Hope this helps a bit, not sure if i have but i tried!
 
I know exactly what you mean. The Spangly Princessley One loves being an only child and doesn't much like other dogs. She's nervous of them and if off her lead while out will run the other side of the field to avoid them. However when we dog sit for friends she's very stand offish to begin with but after a day or so soon settles down.

We had a friends Munsterlander to stay at Christmas and I have to admitt this Lab girl has had her head turned. Billy Wizz was just georgeous and to see the two out running togther was like the little and large show.

I'm still very torn though and certainly wouldn't want to introduce something LB was unhappy with. But having said that I felt the same way about my Labradour and if the spaniel hadn't been in dire need of rescuing would not have considered another dog while I still had him. They soon settled but it was probably easier as Alan was a lone male and we introduced a LB (Little Bitch)

Sorry not much help am I?

JDx
 
This is what I am dreadng, taking on a rescue, then the doggy upsetting my dogs and having to give him/her back. That would kill me.
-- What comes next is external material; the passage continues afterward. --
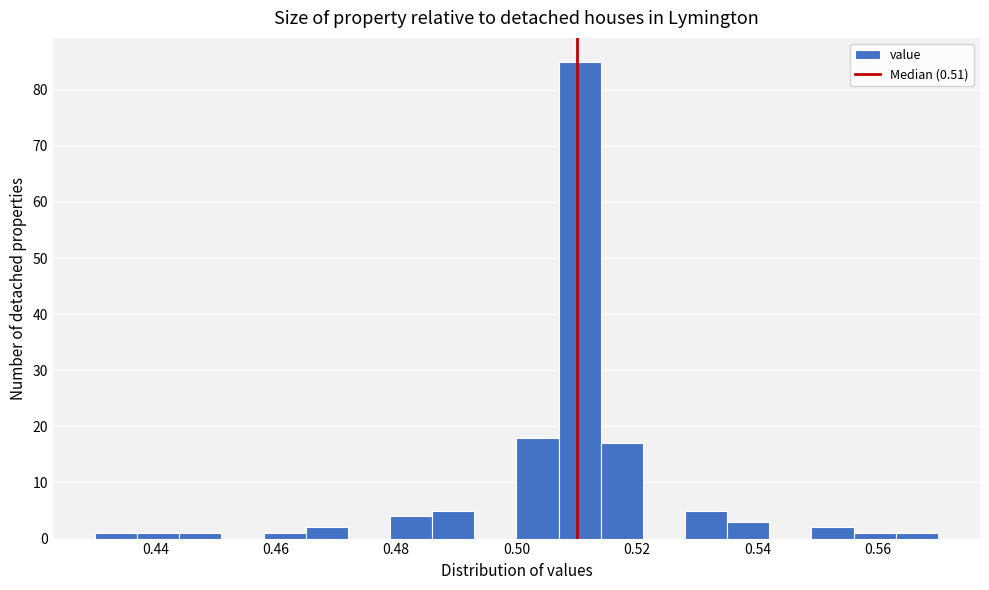

Around what value on the x-axis is the tallest bar? Give the approximate position of its centre, as read against the axis.

0.510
I know my responsibility first and foremost is to my current dogs.

We took them for a walk down the yard yesterday with YO massive choc lab and th bitch loved him, as is normal, Roly was scared, and screamed when Lab tried to sniff his weiner, but soon started running along next to the lab, almost looking like he was having fun!

Days like that give me hope that maybe we can add another to our family, I do actually want a bigger dog (having a jrt means patting and robust cuddles are out lol) so its nice to see there's scope there, maybe.

If Cayla looks at this i wonder how she copes with her in and out big pack??
 
Initial nerves may soon wear off, like you say, I think we tend to stress out over things like this (I know I did) and that can transmit to the dog - FI with mine I went 'Oh crap, there's another dog' - and my boy went into protective mode because he knew I was scared, but not of what (his reaction, not the other dog)

Similarly, any initial stress Roly shows, worries you, and that can filter through to him, they are amazing at picking up vibes from us. Try being much more confident and see if that helps.

Another dog might change your pack dynamic completely.

Our last GSD bitch was a real wallflower when she was younger, we buddied her up with a little x-breed and she really came out of herself, she ended up having a wonderful temperament, never really really GSD brave but much better than she was and very calm.
We had to rehome the cross to a friend in town as she was wanting to chase livestock and was not very trainable but she helped N and for that we will always thank her!
 
I can be proof of CC's advice,
We took puppy out for the first time and panicked because of her "aggression" towards any other dog except the one she lives with.
Couple of weeks later voila she's a perfect little dog and loves eveyone(and her owner has stopped freaking out when she see's other dogs...)
Time, a secure enviroment and level headed handeling seems to be the way to go.